Work required:
Keep to the lines from the one with "right wrist: (470, 469, -25)" through the end of the data, and write them out exactly.

(Entries taken from a collection)
****************
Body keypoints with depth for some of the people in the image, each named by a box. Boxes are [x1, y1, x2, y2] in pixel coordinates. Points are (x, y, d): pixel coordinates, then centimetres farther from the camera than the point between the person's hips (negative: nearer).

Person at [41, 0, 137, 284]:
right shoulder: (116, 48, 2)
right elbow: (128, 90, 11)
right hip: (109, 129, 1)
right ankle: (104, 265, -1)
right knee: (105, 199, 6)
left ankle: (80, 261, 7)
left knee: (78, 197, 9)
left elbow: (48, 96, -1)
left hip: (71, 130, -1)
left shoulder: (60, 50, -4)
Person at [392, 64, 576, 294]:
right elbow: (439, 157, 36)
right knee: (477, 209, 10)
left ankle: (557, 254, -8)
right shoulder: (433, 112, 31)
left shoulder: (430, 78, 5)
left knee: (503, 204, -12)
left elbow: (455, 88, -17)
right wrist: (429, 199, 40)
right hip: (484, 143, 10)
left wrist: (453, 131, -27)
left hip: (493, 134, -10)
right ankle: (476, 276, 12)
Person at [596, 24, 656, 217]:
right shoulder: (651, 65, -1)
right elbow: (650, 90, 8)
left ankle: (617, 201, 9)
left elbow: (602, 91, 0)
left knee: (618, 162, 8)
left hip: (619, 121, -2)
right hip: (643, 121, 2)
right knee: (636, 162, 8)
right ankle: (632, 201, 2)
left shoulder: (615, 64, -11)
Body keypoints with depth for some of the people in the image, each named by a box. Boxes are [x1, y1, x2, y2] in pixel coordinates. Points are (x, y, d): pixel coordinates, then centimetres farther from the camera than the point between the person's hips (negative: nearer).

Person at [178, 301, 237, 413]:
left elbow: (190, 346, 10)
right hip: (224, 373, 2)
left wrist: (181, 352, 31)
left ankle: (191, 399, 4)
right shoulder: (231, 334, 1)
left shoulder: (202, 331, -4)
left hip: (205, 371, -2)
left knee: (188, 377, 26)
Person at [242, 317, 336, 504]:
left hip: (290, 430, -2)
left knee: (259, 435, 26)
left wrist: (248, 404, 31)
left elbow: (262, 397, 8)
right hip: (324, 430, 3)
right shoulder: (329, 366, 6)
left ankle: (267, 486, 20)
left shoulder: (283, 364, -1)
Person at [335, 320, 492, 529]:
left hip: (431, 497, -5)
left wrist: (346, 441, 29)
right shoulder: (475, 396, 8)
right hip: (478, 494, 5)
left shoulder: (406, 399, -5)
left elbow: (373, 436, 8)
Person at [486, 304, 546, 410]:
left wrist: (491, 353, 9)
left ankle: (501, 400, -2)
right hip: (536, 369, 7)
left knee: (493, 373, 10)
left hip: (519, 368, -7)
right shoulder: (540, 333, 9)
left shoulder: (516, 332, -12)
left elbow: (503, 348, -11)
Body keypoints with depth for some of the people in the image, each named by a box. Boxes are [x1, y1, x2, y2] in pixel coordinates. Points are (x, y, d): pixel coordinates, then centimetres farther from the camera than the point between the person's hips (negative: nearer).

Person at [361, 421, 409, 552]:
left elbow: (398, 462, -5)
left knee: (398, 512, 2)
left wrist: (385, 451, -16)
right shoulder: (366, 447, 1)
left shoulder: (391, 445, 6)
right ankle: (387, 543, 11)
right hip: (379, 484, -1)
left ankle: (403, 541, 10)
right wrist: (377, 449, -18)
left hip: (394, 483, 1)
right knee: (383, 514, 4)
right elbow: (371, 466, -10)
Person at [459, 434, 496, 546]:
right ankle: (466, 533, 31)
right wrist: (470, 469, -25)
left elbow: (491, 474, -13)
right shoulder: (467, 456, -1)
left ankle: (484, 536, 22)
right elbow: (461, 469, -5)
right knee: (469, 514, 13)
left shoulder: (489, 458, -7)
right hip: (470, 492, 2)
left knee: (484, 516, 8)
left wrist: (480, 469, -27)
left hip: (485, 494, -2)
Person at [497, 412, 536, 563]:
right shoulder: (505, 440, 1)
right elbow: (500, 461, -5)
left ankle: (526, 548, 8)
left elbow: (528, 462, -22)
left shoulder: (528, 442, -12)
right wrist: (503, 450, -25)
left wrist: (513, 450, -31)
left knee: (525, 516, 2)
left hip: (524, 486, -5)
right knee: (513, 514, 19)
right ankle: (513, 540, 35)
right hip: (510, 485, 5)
****************
Exercise response:
right wrist: (470, 469, -25)
left elbow: (491, 474, -13)
right shoulder: (467, 456, -1)
left ankle: (484, 536, 22)
right elbow: (461, 469, -5)
right knee: (469, 514, 13)
left shoulder: (489, 458, -7)
right hip: (470, 492, 2)
left knee: (484, 516, 8)
left wrist: (480, 469, -27)
left hip: (485, 494, -2)
Person at [497, 412, 536, 563]:
right shoulder: (505, 440, 1)
right elbow: (500, 461, -5)
left ankle: (526, 548, 8)
left elbow: (528, 462, -22)
left shoulder: (528, 442, -12)
right wrist: (503, 450, -25)
left wrist: (513, 450, -31)
left knee: (525, 516, 2)
left hip: (524, 486, -5)
right knee: (513, 514, 19)
right ankle: (513, 540, 35)
right hip: (510, 485, 5)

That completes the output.